**** Entries provided ****

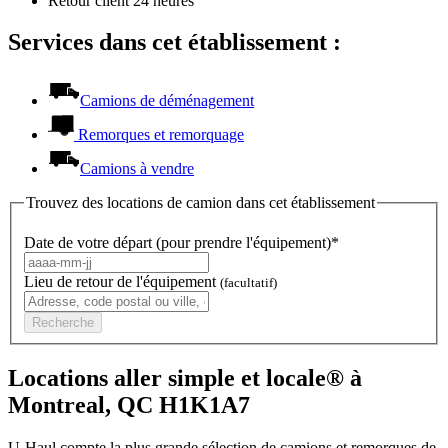
Retour client 24 heures
Services dans cet établissement :
Camions de déménagement
Remorques et remorquage
Camions à vendre
Trouvez des locations de camion dans cet établissement
Date de votre départ (pour prendre l'équipement)*
Lieu de retour de l'équipement
(facultatif)
Recherche
Locations aller simple et locale® à
Montreal, QC H1K1A7
U-Haul compte la plus grande sélection de camions et remorques de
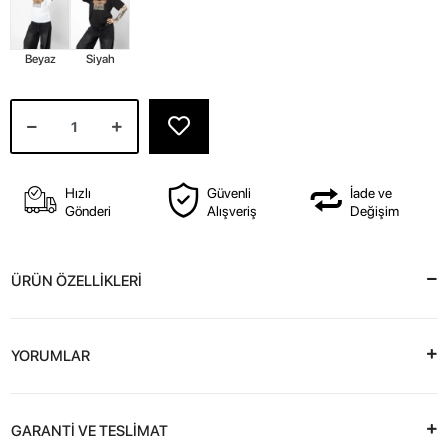
Beyaz
Siyah
Hızlı
Güvenli
İade ve
Gönderi
Alışveriş
Değişim
ÜRÜN ÖZELLİKLERİ
YORUMLAR
GARANTİ VE TESLİMAT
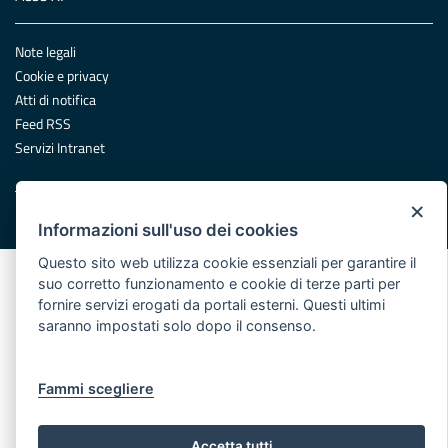
Note legali
Cookie e privacy
Atti di notifica
Feed RSS
Servizi Intranet
×
© Regione Puglia
Informazioni sull'uso dei cookies
Questo sito web utilizza cookie essenziali per garantire il
suo corretto funzionamento e cookie di terze parti per
fornire servizi erogati da portali esterni. Questi ultimi
saranno impostati solo dopo il consenso.
Fammi scegliere
Accetta tutti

****

### What is needed:
Output every text line from all of the records above verbatim, in their original order, and omit the picture markers.

### Output of the exercise:
Retour client 24 heures
Services dans cet établissement :
Camions de déménagement
Remorques et remorquage
Camions à vendre
Trouvez des locations de camion dans cet établissement
Date de votre départ (pour prendre l'équipement)*
Lieu de retour de l'équipement
(facultatif)
Recherche
Locations aller simple et locale® à
Montreal, QC H1K1A7
U-Haul compte la plus grande sélection de camions et remorques de
Beyaz
Siyah
Hızlı
Güvenli
İade ve
Gönderi
Alışveriş
Değişim
ÜRÜN ÖZELLİKLERİ
YORUMLAR
GARANTİ VE TESLİMAT
Note legali
Cookie e privacy
Atti di notifica
Feed RSS
Servizi Intranet
×
© Regione Puglia
Informazioni sull'uso dei cookies
Questo sito web utilizza cookie essenziali per garantire il
suo corretto funzionamento e cookie di terze parti per
fornire servizi erogati da portali esterni. Questi ultimi
saranno impostati solo dopo il consenso.
Fammi scegliere
Accetta tutti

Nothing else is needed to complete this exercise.